On the flip side of this is the concept that the film is possibly describing Flax’s mind as it disintegrates.  Yes, she is exhausted from work, but there’s more to it than that.  She is also newly divorced, and she has moved (by all indications across the country from Boston) to a new place where she knows few people (the major [and somewhat dumbfounding] exception being the high-energy fellow doctor Cassie [Jeannie Elias]) and into a new apartment where she is still in the process of unpacking (her bed is literally a mattress on the floor).  Flax is inexplicably fascinated by Pommier, and after he bites her ear, her slide into surreality commences.  It’s almost as if his perceptual madness is passed on like a virus, all of which stems from something ethereal in the desert landscape resting under the veneer of the city of Los Angeles.  It adds an intriguing layer over the film’s narrative.  However, the filmmakers also don’t really bother to flesh out Flax enough aside from these cursory tidbits to make her journey all that compelling.  It’s as if the film is meant to be solely Pommier’s (and the heart of his narrative is his investigation, not his character), with book end sequences featuring Flax.  Developing her as a more substantial participant in the movie could have gone a long way in enriching some of the themes and adding a bit of complexity.  Instead, her throughline plays more like an extended lead up to the “shock” kicker at the film’s end.  It makes the film experience more frustrating and banausic than it should have been and consequently makes the film itself a very minor footnote in the history of genre cinema.

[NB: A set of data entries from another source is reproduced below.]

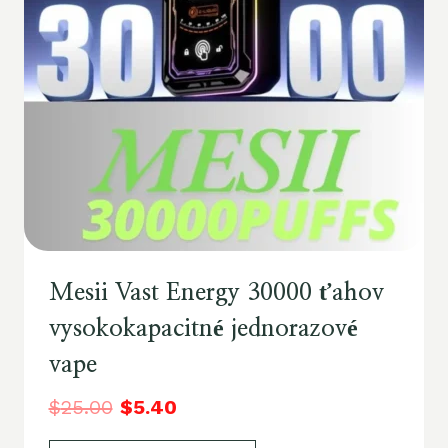
Mesii Vast Energy 30000 ťahov
vysokokapacitné jednorazové
vape
$
25.00
$
5.40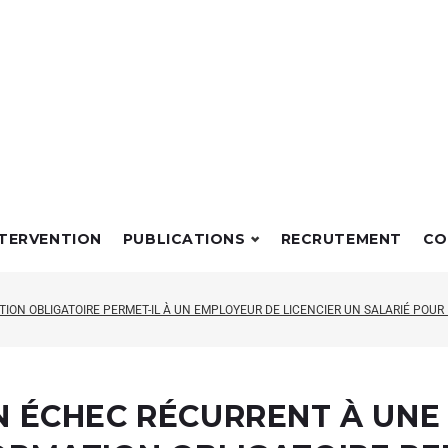
NTERVENTION
PUBLICATIONS
RECRUTEMENT
CO
ON OBLIGATOIRE PERMET-IL À UN EMPLOYEUR DE LICENCIER UN SALARIÉ POUR
N ÉCHEC RÉCURRENT À UNE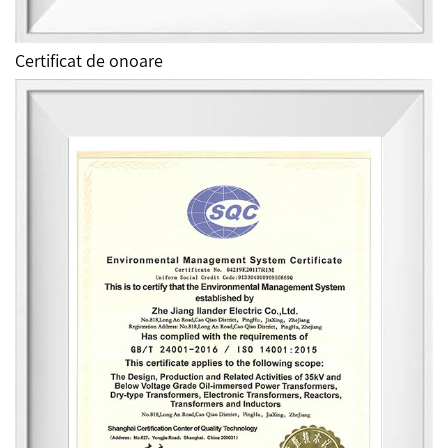
Certificat de onoare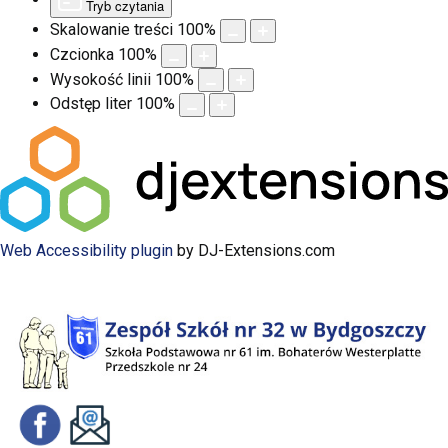
Tryb czytania
Skalowanie treści
100
%
Czcionka
100
%
Wysokość linii
100
%
Odstęp liter
100
%
Web Accessibility plugin
by DJ-Extensions.com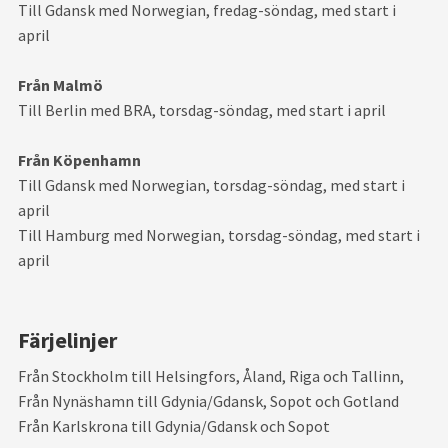
Till Gdansk med Norwegian, fredag-söndag, med start i
april
Från Malmö
Till Berlin med BRA, torsdag-söndag, med start i april
Från Köpenhamn
Till Gdansk med Norwegian, torsdag-söndag, med start i
april
Till Hamburg med Norwegian, torsdag-söndag, med start i
april
Färjelinjer
Från Stockholm till Helsingfors, Åland, Riga och Tallinn,
Från Nynäshamn till Gdynia/Gdansk, Sopot och Gotland
Från Karlskrona till Gdynia/Gdansk och Sopot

MVT:  The Nomads are great, not only for the uneasiness they bring but in the casting of them.  It’s not as if any of these thespians shine especially, but that they cast people as old as they did subverts the typical notion of punks as “youth in revolt” and augments the supernatural aspects they represent.

Make or Break:  I love the scene where Woronov dances for the camera.  This is not only since I love the actress in everything she does but also because the scene is both menacing and entertaining simultaneously.